Adaptive Activation Functions for Predictive Modeling with Sparse Experimental Data
Farhad Pourkamali-Anaraki, Tahamina Nasrin, Robert E. Jensen, Amy M. Peterson, Christopher J. Hansen
TL;DR
The paper tackles predictive modeling with sparse experimental data by studying adaptive activation functions in neural networks, focusing on per-unit versus shared parameters for ELU, Softplus, and Swish within small, single-hidden-layer networks across three additive-manufacturing testbeds. It combines standard accuracy metrics with conformal prediction to quantify predictive uncertainty, demonstrating that fully adaptive activations with per-unit parameters (M3) consistently outperform fixed and shared-parameter schemes. The findings highlight that allowing each hidden unit to learn its own nonlinearity can substantially improve both accuracy and confidence in data-scarce scientific problems, with implications for design optimization in engineering workflows.

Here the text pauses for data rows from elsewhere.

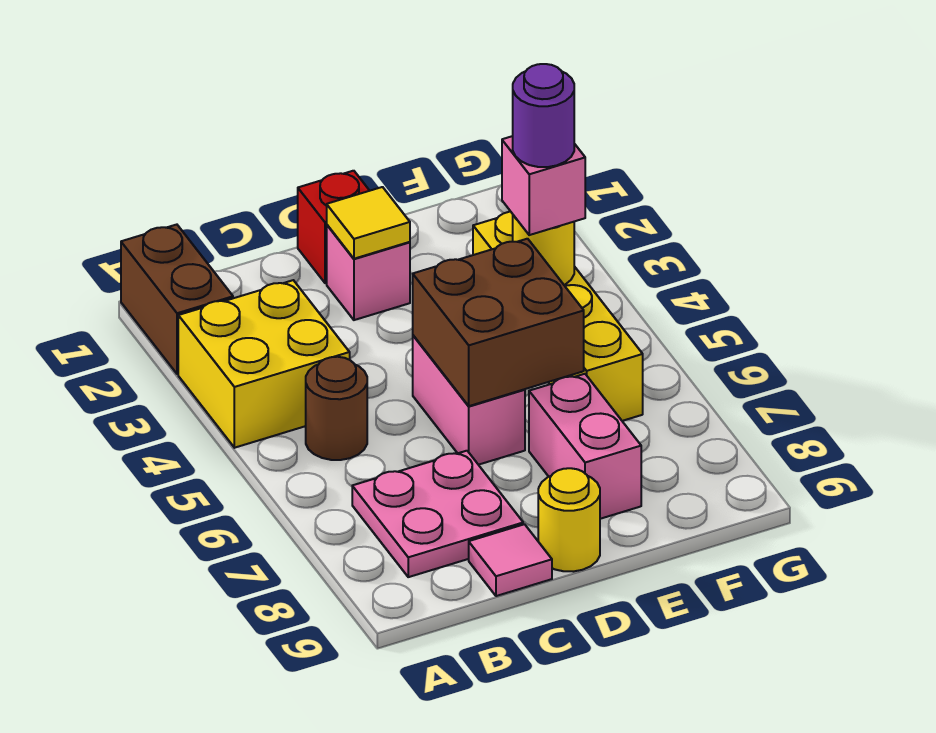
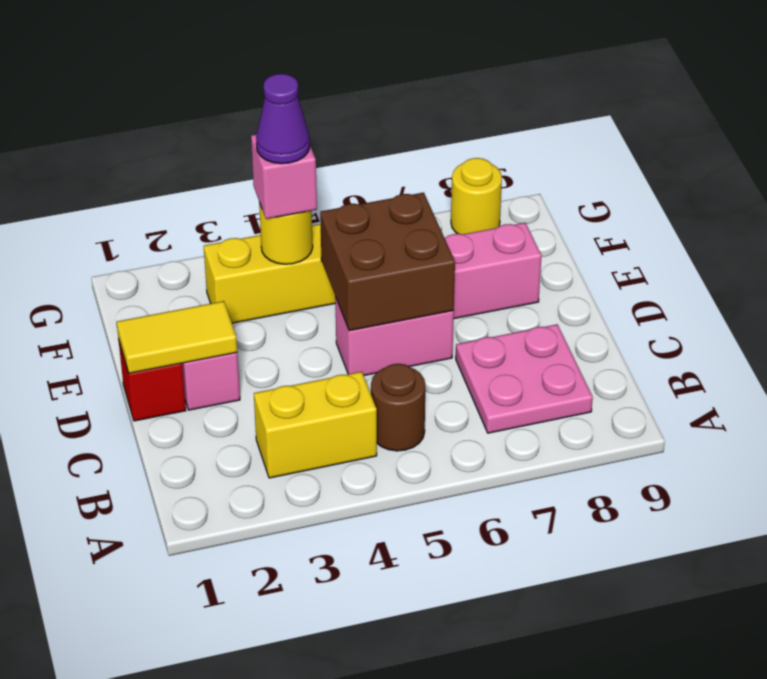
brown brick A1:A2 level 1 -> none
yellow brick A3:B4 level 1 -> yellow brick B3:B4 level 1
pink tile C9 level 1 -> none
yellow tile D2 level 2 -> yellow tile D1:D2 level 2
yellow round brick D9 level 1 -> yellow round brick G8 level 1
purple round brick F4 level 4 -> purple cone F4 level 4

The authors also provide open-source code to facilitate broader adoption of adaptive activation functions in low-data contexts.
Abstract
A pivotal aspect in the design of neural networks lies in selecting activation functions, crucial for introducing nonlinear structures that capture intricate input-output patterns. While the effectiveness of adaptive or trainable activation functions has been studied in domains with ample data, like image classification problems, significant gaps persist in understanding their influence on classification accuracy and predictive uncertainty in settings characterized by limited data availability. This research aims to address these gaps by investigating the use of two types of adaptive activation functions. These functions incorporate shared and individual trainable parameters per hidden layer and are examined in three testbeds derived from additive manufacturing problems containing fewer than one hundred training instances. Our investigation reveals that adaptive activation functions, such as Exponential Linear Unit (ELU) and Softplus, with individual trainable parameters, result in accurate and confident prediction models that outperform fixed-shape activation functions and the less flexible method of using identical trainable activation functions in a hidden layer. Therefore, this work presents an elegant way of facilitating the design of adaptive neural networks in scientific and engineering problems.